On the other hand, the most significant challenge is the shareholder structure and compliance with listing maintenance standards. As of the end of 2024, the ratio of tradable shares was 20.43%, falling short of the required standard, but this improved to approximately 22.93% as of March 2025 through off-market share distribution by related companies. Achievement of the 25% threshold for continued listing on the Standard Market is now within sight.
Management challenges include persistently high labour and raw material costs, changes in consumption structure due to demographic trends, and high dependence on character collaborations and seasonal products. Continued growth hinges on approaches to new customer segments such as mobile ordering, the 31Club app, and ToGo specialty stores.
A Fujiya-led TOB could significantly impact the share price. Strong brand, loyal customer base, and digital investments support steady growth.
Given the constraints of the shareholder structure, expansion of the free float is likely to be limited, and Fujiya’s materialisation of a TOB remains the most significant event. Depending on how this unfolds, the company’s valuation may shift considerably.
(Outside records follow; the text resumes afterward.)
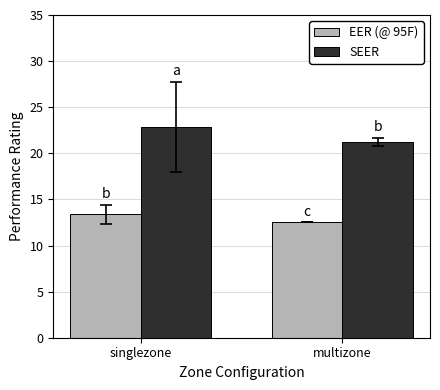

How many bars are there in total?

4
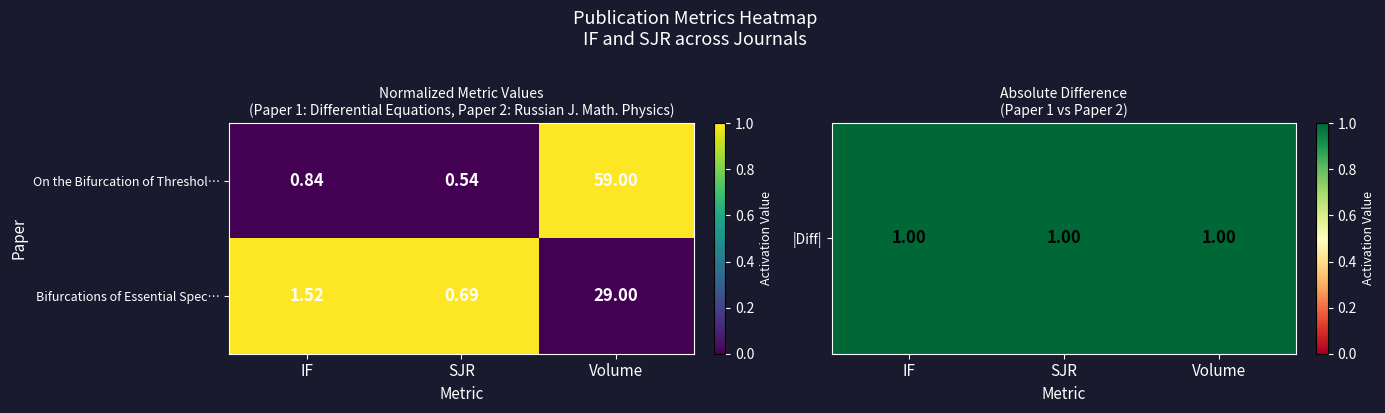

What is the difference between the highest and lowest values at Volume?

30.0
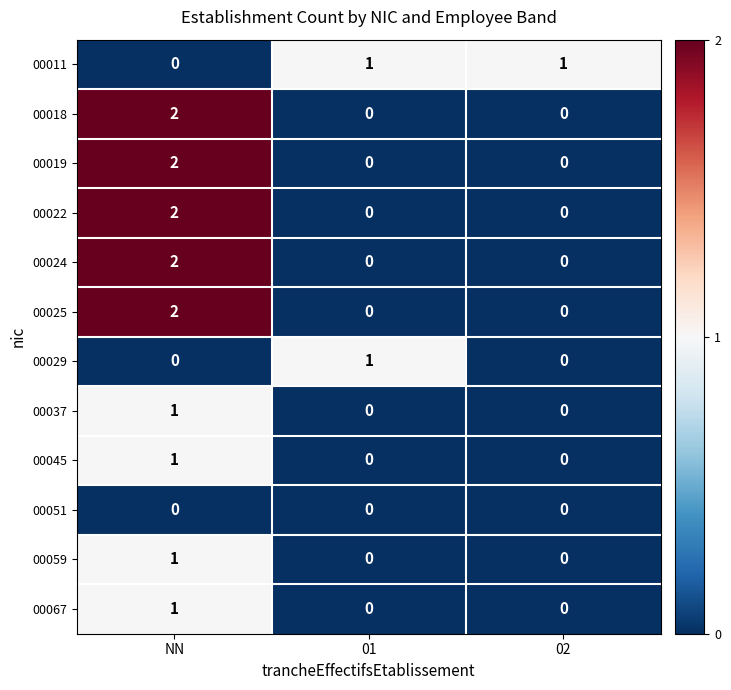

What is the greatest value displayed?

2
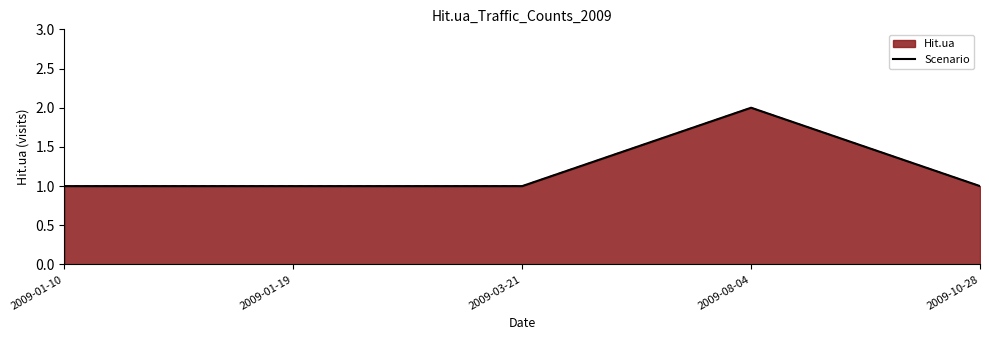

How many lines are shown in the chart?

1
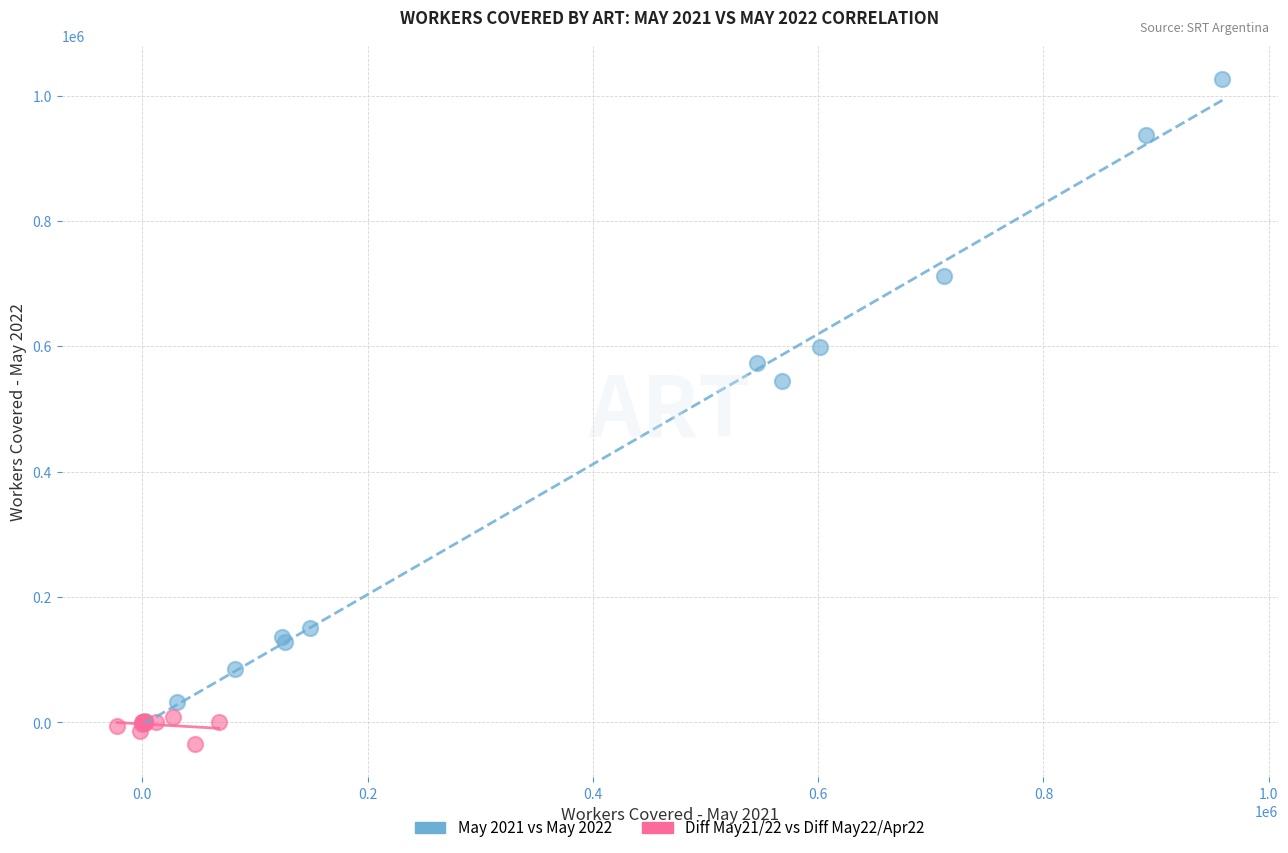

What are all the series names shown in the legend?

May 2021 vs May 2022, Diff May21/22 vs Diff May22/Apr22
The company’s greatest strength lies in its “brand power.” It has succeeded in delivering value beyond price through the monthly release of new flavours responding to diversified visit motives, collaborations with popular characters, and the patisserie-style evolution of ice cream cakes. New store designs such as “F1 (Flavor First)” and “MOMENTS” have also proved effective, and 33 stores have recently completed full renovations. These initiatives have improved customer satisfaction, leading to higher spending per customer and continued same-store sales growth.
In addition, the “31Club” membership app has exceeded 9 million registered users and now accounts for more than 40% of total sales, further strengthening its role as a base of repeat customers. Mobile ordering and the introduction of digital signage have also contributed to sales growth due to digital investment.
The shareholder structure is dominated by the two major shareholders, Fujiya and Inspire Brands, holding 75.96% of the shares together.
As of the end of May 2025, the ownership ratio of the total number of issued shares is as follows:
The top seven shareholders account for 78.78%, meaning that the number of shares effectively in circulation is limited. As of the end of March 2025, the tradable share ratio stood at 22.93%, which is close to the Standard Market’s continued listing requirement of 25%. Further measures are required to comply with the listing standard.
The rigidity of the shareholder structure remains a constraint on market valuation. Still, changes in capital policy through a TOB or adjustments to shareholding ratios could serve as opportunities for revaluation in the medium to long term.